There is more than one way to ask a question. If all you’re saying is that we ought to be willing to honestly inquire into the conditions that keep women in abusive situations, I can’t think of anyone who would disagree with you. (At most, feminists will — rightly — point out that we also need to inquire into why men abuse women, rather than simply treating that as a given fact.) If women who have survived abuse volunteer the information, all for the best. But if you mean that we are entitled to demand an accounting of her reasons from any woman who is battered or raped (rather than presuming that she did have her reasons, like any other human being, and letting her explain them or not explain them as she sees fit); and that we ought to interrogate specific women in specific cases about why they didn’t leave, and suggest that — whatever reasons they may have had — it’s that that’s necessary and sufficient for systematic male violence against women to continue — then what you’re doing is fucked up and it needs to stop. Because yes, that is victim-blaming, and yes, that is making excuses for the rapists and batterers, and yes, that is a hostile and hurtful way to treat survivors of violence. This kind of attitude can be either ignorant or malicious. Often it’s a bit of both. If it’s malicious then there’s precious little reason to care whether your response helps the interrogator to understand or not, because people who do this maliciously generally don’t care and don’t want to understand. If it’s ignorance, then I don’t think it’s obvious that sympathetically catering to ignorance is always either obligatory or helpful as a means to getting people to understand better. And, on the subject of ignorant interrogations that weren’t malicious in intent, you should be aware that it’s very easy to ask a question that you think is just honest inquiry, but which really comes across as a demand or an interrogation. Particularly to someone who has been through hell and is already struggling with self-doubt and self-blame.

Avenir:

Punish the individual men, for sure, but cure whatever societal disease is producing these men, too.

Glaivester:

I am not questioning why society is treating them like they are helpless. I am questioning what society is doing to make them helpless.

Avenir:

I do think that society raises women in a way that makes them vulnerable to victimization.
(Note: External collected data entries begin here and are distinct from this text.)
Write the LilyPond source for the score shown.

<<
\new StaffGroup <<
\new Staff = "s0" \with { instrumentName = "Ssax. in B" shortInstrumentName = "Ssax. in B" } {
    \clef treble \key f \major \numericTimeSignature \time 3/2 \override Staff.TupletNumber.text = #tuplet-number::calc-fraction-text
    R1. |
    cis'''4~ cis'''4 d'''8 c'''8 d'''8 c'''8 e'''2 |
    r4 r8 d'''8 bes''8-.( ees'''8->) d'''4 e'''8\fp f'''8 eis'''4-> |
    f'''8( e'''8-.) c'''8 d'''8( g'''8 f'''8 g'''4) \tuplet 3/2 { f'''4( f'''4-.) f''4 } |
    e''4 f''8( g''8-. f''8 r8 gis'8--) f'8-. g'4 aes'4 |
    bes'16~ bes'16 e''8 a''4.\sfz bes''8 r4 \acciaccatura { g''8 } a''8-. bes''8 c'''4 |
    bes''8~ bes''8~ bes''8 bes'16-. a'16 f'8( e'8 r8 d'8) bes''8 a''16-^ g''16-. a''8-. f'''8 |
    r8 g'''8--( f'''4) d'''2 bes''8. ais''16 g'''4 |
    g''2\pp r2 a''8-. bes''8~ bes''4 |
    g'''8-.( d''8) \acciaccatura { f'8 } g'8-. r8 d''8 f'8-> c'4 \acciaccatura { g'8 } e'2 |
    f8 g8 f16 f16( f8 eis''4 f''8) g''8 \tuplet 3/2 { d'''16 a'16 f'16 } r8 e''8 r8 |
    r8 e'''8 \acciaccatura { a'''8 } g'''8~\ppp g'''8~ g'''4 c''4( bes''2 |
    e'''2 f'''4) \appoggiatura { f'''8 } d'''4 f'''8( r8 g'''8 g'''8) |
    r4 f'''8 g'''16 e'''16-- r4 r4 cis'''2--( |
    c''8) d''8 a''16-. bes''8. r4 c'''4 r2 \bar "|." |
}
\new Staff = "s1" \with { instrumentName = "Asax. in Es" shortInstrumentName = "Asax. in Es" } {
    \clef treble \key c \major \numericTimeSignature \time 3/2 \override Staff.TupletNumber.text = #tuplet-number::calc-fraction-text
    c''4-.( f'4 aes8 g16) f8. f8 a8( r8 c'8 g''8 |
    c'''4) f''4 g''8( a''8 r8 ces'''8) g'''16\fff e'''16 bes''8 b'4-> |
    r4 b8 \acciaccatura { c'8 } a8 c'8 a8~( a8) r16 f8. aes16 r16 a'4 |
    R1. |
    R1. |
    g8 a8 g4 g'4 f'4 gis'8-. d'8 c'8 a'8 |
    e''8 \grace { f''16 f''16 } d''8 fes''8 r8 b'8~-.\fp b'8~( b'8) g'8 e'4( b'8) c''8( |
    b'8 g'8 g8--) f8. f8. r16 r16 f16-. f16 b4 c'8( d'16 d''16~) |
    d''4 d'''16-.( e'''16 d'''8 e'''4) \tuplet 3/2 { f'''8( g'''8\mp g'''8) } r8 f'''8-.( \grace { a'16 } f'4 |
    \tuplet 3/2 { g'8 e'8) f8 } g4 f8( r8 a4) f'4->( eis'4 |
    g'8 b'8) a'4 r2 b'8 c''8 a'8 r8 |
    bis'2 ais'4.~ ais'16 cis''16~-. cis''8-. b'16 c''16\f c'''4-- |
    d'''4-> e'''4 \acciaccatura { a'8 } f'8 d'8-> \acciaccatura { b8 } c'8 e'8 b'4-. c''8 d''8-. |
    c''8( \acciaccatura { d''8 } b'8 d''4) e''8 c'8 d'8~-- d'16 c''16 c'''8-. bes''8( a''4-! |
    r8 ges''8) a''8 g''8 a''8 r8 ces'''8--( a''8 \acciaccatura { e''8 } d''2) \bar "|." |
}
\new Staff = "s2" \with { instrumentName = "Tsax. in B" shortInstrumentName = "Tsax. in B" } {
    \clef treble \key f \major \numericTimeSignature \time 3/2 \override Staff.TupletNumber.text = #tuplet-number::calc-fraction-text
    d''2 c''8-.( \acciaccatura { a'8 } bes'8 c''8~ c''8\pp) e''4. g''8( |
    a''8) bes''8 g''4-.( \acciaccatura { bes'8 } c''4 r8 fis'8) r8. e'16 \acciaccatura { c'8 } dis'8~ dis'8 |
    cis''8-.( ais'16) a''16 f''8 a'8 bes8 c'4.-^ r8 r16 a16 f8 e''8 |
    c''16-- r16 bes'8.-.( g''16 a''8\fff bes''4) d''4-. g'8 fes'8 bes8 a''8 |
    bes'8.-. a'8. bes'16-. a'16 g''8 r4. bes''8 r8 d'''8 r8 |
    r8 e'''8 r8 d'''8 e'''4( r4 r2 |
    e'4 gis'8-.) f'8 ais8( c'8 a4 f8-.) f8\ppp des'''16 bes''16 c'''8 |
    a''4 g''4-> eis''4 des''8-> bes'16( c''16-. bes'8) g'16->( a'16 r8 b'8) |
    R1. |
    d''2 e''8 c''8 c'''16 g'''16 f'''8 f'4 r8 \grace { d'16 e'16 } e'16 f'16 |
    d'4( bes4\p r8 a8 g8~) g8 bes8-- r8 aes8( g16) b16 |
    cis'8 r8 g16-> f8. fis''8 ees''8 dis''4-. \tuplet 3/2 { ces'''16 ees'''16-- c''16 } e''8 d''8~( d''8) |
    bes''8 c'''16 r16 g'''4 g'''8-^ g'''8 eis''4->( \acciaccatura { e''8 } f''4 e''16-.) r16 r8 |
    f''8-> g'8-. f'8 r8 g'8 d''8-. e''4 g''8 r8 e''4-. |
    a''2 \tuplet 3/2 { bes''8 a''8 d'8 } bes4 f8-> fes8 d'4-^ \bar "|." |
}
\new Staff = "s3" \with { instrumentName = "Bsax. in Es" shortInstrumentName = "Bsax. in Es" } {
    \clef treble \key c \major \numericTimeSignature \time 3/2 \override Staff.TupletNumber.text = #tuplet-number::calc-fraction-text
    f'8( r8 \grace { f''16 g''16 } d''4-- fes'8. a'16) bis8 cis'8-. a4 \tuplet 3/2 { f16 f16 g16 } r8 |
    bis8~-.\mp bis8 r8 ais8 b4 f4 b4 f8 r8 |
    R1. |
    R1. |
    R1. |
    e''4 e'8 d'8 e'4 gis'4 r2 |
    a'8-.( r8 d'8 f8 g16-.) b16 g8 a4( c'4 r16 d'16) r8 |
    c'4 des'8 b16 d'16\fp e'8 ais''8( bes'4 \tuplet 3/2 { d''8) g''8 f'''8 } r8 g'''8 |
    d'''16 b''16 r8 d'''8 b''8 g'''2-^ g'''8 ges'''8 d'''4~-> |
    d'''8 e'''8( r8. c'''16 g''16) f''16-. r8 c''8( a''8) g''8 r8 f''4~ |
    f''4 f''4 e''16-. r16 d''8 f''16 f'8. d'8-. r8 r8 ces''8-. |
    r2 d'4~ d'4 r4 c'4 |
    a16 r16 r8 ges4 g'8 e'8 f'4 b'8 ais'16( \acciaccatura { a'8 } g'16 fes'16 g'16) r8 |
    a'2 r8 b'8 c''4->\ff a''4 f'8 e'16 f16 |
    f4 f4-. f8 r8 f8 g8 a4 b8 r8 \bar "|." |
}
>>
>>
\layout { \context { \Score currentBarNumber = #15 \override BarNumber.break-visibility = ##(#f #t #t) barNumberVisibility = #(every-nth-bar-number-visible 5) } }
Y’all keep talking about “society” as if it were a gaseous medium or an airborne disease instead of a bunch of individual men and women living in roughly the same area. “Society” doesn’t “raise women,” or treat anyone like they’re helpless, or make them helpless, and male violence against women is not a medical condition that “society” contracted. Men and women raise children; men and women can choose to, or decline to, treat people as if they are helpless or make them helpless; and male violence against women is something that men choose to do to women, every day, everywhere. I mention these things because when you start to talk about “society” doing this or that you are quickly and thoroughly changing the subject from the real facts of real men and women’s daily lives to some reified abstraction, treated as if it were some looming presence outside of us (when in fact it just is you, and I, and our neighbors), and in the process nicely obscure questions such as: who in “society” is doing the actual hitting and raping; who in “society” is making the excuses for it in conversation, commentary, and high theory; who has the most power to determine what we learn to say and do when we are being brought up, and so on. Here’s a hint: it’s mostly men. If you sincerely want to stop encouraging passivity and irresponsibility, maybe you should start by talking in a way that actually demands that actual men be actually accountable for the specific things they do wrong, rather than passing the buck to “society” and treating male violence as if it were a given natural fact.